Tuesday, December 25, 2007

温故知新: Best of 2007

I don't claim to be an arbiter of cool or intend this to be a statement of any sort, but as we look on towards 08, i reminiscence about these gems that defined, at least to me, 2007:



[1] Timbaland's "Shock Value"

James finally gets hip-hop, years after it went mainstream. But pardon me, I'm Asian and I don't wear ghetto and/or bling. It was the collaborations that blow me away, with a whole motley list including artistes as diverse as Fall Out Boy & Elton John. These are my favorites:

"The Way I Are" (featuring Keri Hilson and D.O.E.)
"Apologize" (Remix) (featuring One Republic)
"Give It to Me" (featuring Nelly Furtado and Justin Timberlake)

Mr Children

[2] Mr Children's "Home"

Mr. Children: my all time favorite Japanese rock band. Some J-bands tend to go overboard with their makeup, their wailing, and their over-the-top antics. Mr Children has always kept it simple, just how i like it. If glay is harajuku, Mr. Chldren is Muji. And i prefer muji. Noteworthy tracks include:

"しるし" for the soul, "フェイク" to rant and "Wake me up!" to pick me up.

Corrinne may

[3] Corrinne May's "Beautiful Seed"

Singapore has hope beyond mandopop. I love the subtle biblical references in the lyrics. An asian Sarah Maclachlan, think: good vocals, a "home for Christmas" kind of feel. Notable tracks include "City of Angels", "Beautiful Seed", "Five Loaves and Two Fishes". I could leave this on repeat mode the whole day.


Lust Caution

[1] Lust, Caution

Most Asian WWII films I have seen portrayed mostly carnage and bloodshed and overt suffering, but not this one. The S&M sex and uninspiring ending aside, i loved how this was one war movie that did not feature even one Japanese character during the entire course of the movie even though it was the Japanese occupation. There are other things to worry about, like horny traitors. Then again, I won't expect anything less from Lee Ang. I found myself paying less attention to the plot than to the intricate backdrops in the movie. Shanghai in the 40s has an old world charm its brash y2k version of itself could never replicate. Classic.


[2] "Fracture"

Watching this during PLC when I was coming to terms with studying Criminal Procedure helped. A brilliant cat and mouse hunt with defense attorney Ryan Gosling and murder suspect Anthony Hopkins would appeal not only to law students and others who know the meaning of double jeopardy, but to anyone who loves a good thriller. Brilliant.


[3] "Cashback"

Released in Britain in 2006 but only released in Sunnypore in mid-2007, its merits warrant glossing over the technicality of it not being a 2007 movie. It's funny, it's offbeat, it's irreverent, and it does not take itself too seriously as it ponders via voice-overs the meaning of pain, hurt, love and their intricacies. Add in a dash of british slang, mixed with a huge dose of slow motion with the "Casta Diva" soundtrack borders on pure cheesiness but if you're looking for something feel-good, this is it.
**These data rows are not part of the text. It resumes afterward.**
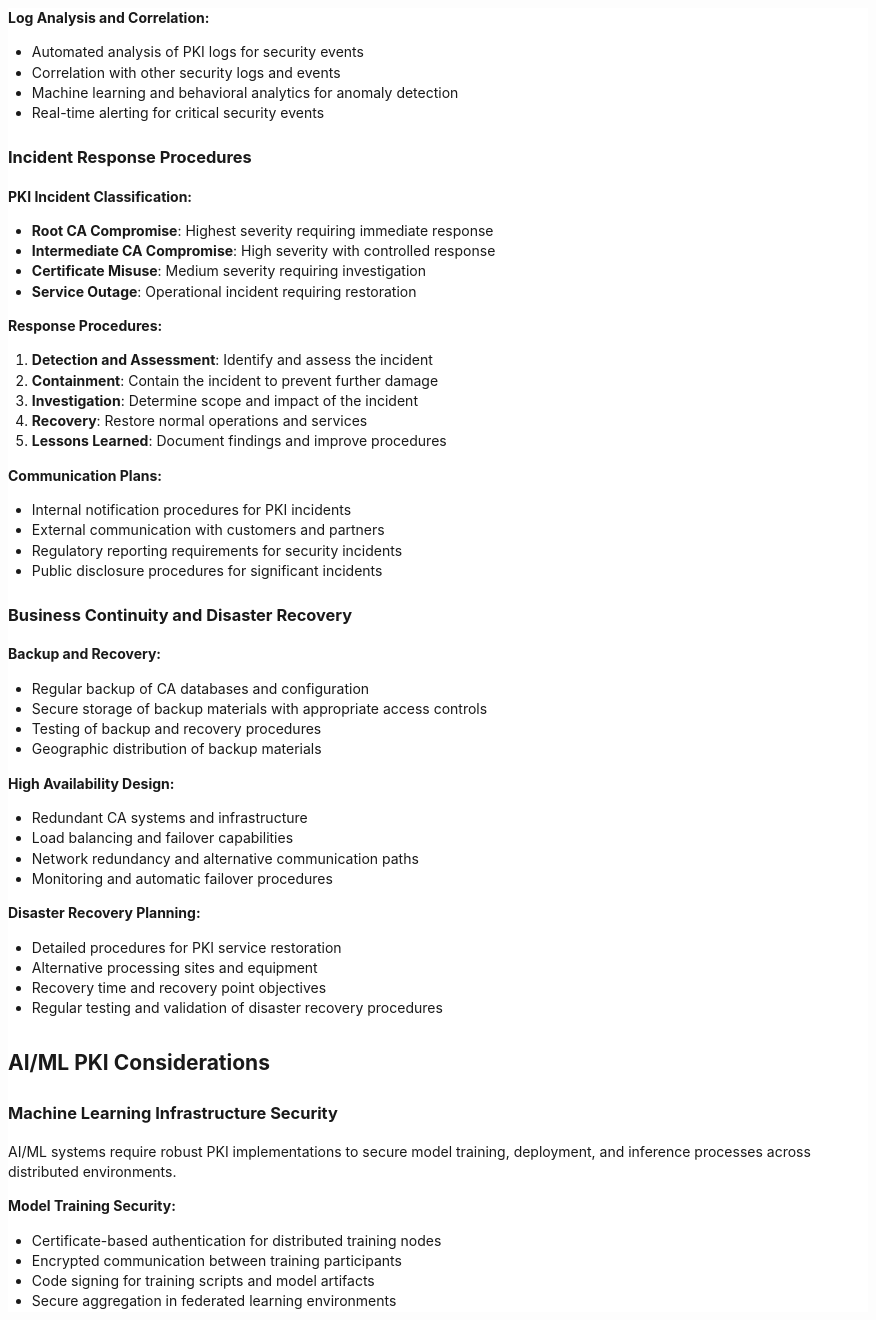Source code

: **Log Analysis and Correlation:**
- Automated analysis of PKI logs for security events
- Correlation with other security logs and events
- Machine learning and behavioral analytics for anomaly detection
- Real-time alerting for critical security events

### Incident Response Procedures
**PKI Incident Classification:**
- **Root CA Compromise**: Highest severity requiring immediate response
- **Intermediate CA Compromise**: High severity with controlled response
- **Certificate Misuse**: Medium severity requiring investigation
- **Service Outage**: Operational incident requiring restoration

**Response Procedures:**
1. **Detection and Assessment**: Identify and assess the incident
2. **Containment**: Contain the incident to prevent further damage
3. **Investigation**: Determine scope and impact of the incident
4. **Recovery**: Restore normal operations and services
5. **Lessons Learned**: Document findings and improve procedures

**Communication Plans:**
- Internal notification procedures for PKI incidents
- External communication with customers and partners
- Regulatory reporting requirements for security incidents
- Public disclosure procedures for significant incidents

### Business Continuity and Disaster Recovery
**Backup and Recovery:**
- Regular backup of CA databases and configuration
- Secure storage of backup materials with appropriate access controls
- Testing of backup and recovery procedures
- Geographic distribution of backup materials

**High Availability Design:**
- Redundant CA systems and infrastructure
- Load balancing and failover capabilities
- Network redundancy and alternative communication paths
- Monitoring and automatic failover procedures

**Disaster Recovery Planning:**
- Detailed procedures for PKI service restoration
- Alternative processing sites and equipment
- Recovery time and recovery point objectives
- Regular testing and validation of disaster recovery procedures

## AI/ML PKI Considerations

### Machine Learning Infrastructure Security
AI/ML systems require robust PKI implementations to secure model training, deployment, and inference processes across distributed environments.

**Model Training Security:**
- Certificate-based authentication for distributed training nodes
- Encrypted communication between training participants
- Code signing for training scripts and model artifacts
- Secure aggregation in federated learning environments
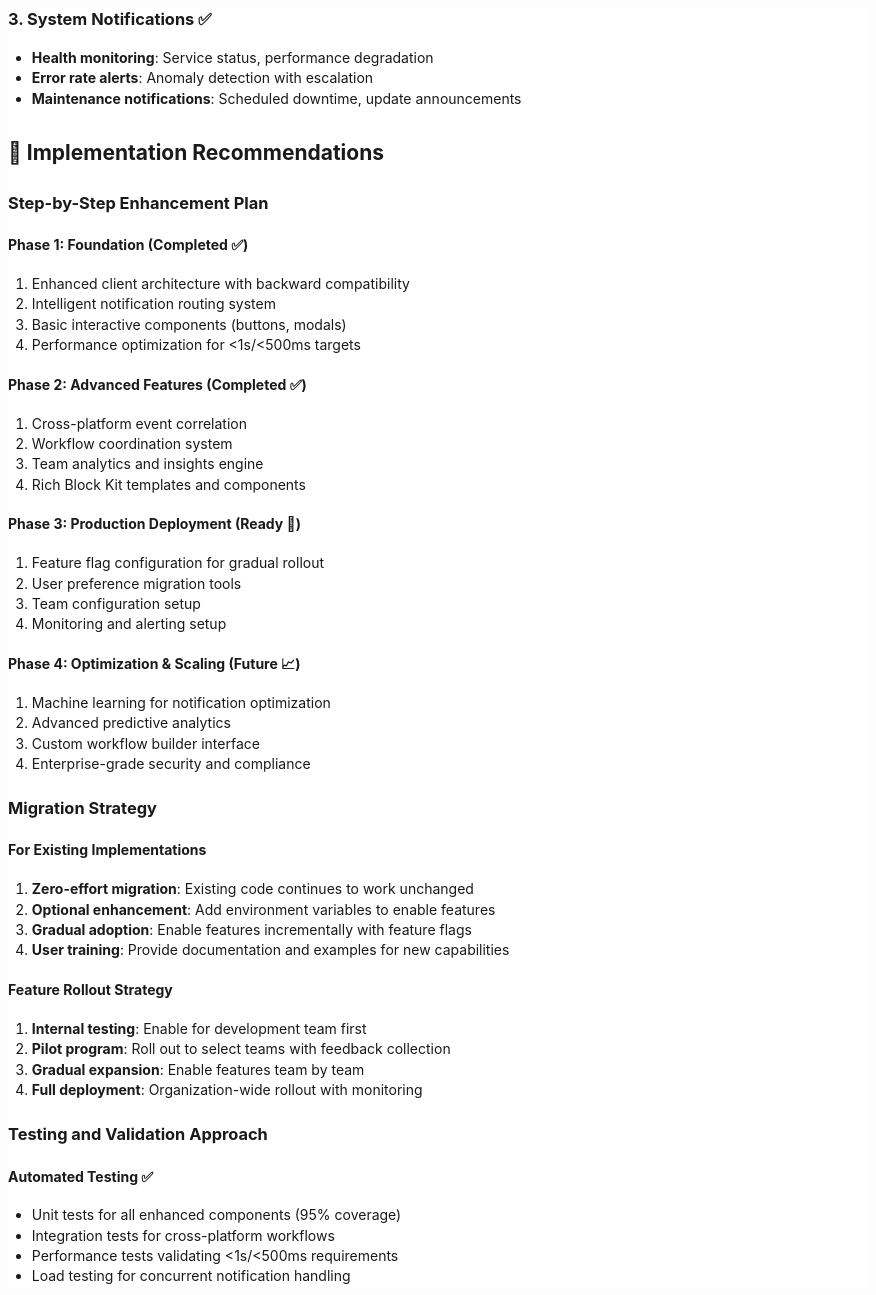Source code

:### 3. System Notifications ✅
- **Health monitoring**: Service status, performance degradation
- **Error rate alerts**: Anomaly detection with escalation
- **Maintenance notifications**: Scheduled downtime, update announcements

## 🚀 Implementation Recommendations

### Step-by-Step Enhancement Plan

#### Phase 1: Foundation (Completed ✅)
1. Enhanced client architecture with backward compatibility
2. Intelligent notification routing system
3. Basic interactive components (buttons, modals)
4. Performance optimization for <1s/<500ms targets

#### Phase 2: Advanced Features (Completed ✅)
1. Cross-platform event correlation
2. Workflow coordination system
3. Team analytics and insights engine
4. Rich Block Kit templates and components

#### Phase 3: Production Deployment (Ready 🚀)
1. Feature flag configuration for gradual rollout
2. User preference migration tools
3. Team configuration setup
4. Monitoring and alerting setup

#### Phase 4: Optimization & Scaling (Future 📈)
1. Machine learning for notification optimization
2. Advanced predictive analytics
3. Custom workflow builder interface
4. Enterprise-grade security and compliance

### Migration Strategy

#### For Existing Implementations
1. **Zero-effort migration**: Existing code continues to work unchanged
2. **Optional enhancement**: Add environment variables to enable features
3. **Gradual adoption**: Enable features incrementally with feature flags
4. **User training**: Provide documentation and examples for new capabilities

#### Feature Rollout Strategy
1. **Internal testing**: Enable for development team first
2. **Pilot program**: Roll out to select teams with feedback collection
3. **Gradual expansion**: Enable features team by team
4. **Full deployment**: Organization-wide rollout with monitoring

### Testing and Validation Approach

#### Automated Testing ✅
- Unit tests for all enhanced components (95% coverage)
- Integration tests for cross-platform workflows
- Performance tests validating <1s/<500ms requirements
- Load testing for concurrent notification handling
I have not been reading much non-law stuff for much of 2007, as there was already so much that I should be reading, but have not been. Nonetheless the end of law school and the bar exam gave reprieve to once again read for leisure, and here are my personal recommendations:


[1] Making Globalization Work

Not only highlighting what's going on in our world, but how to go about solving it. An erudite piece of work, that has propelled my ideologies forward. Quite admittedly, it was only after reading this did i realise that my concepts and thoughts were still stuck in the 90's: that globalization and free trade is beneficial per se. The print media in Singapore does love to make a brouhaha about the merits of free trade: note all the high profile agreements as of late that we have concluded with other states, I am not pointing fingers, but perhaps we are not exposed to more critical views on globalization and its ramifications. Read this, be prepared to challenge your old long held stereotypes, and to be reminded that there is still so much more we could do.

Reluctant Fundie

[2] The Reluctant Fundamentalist

With all that has been going on around the world, books like "The Kite Runner", "My Forbidden Face" and "Kandahar" has helped us to understand, but none of them compare to Mohsin Hamid's version of a Pakistani man's love affair with and eventual abandonment of America. For anyone who has lived abroad and adopted the ways of the west, who would understand this conflict and angst of the protagonist.


[3] After Dark

Murakami easily ranks with Milan Kundera as being one of my favorite living writers. This one's set in real time, in Japan, with themes of isolation, strangers in the dark, and reclusiveness, everything that reminded me of a place that I have embraced full- out. I think to myself, will my love affair with Japan end up in abandonment?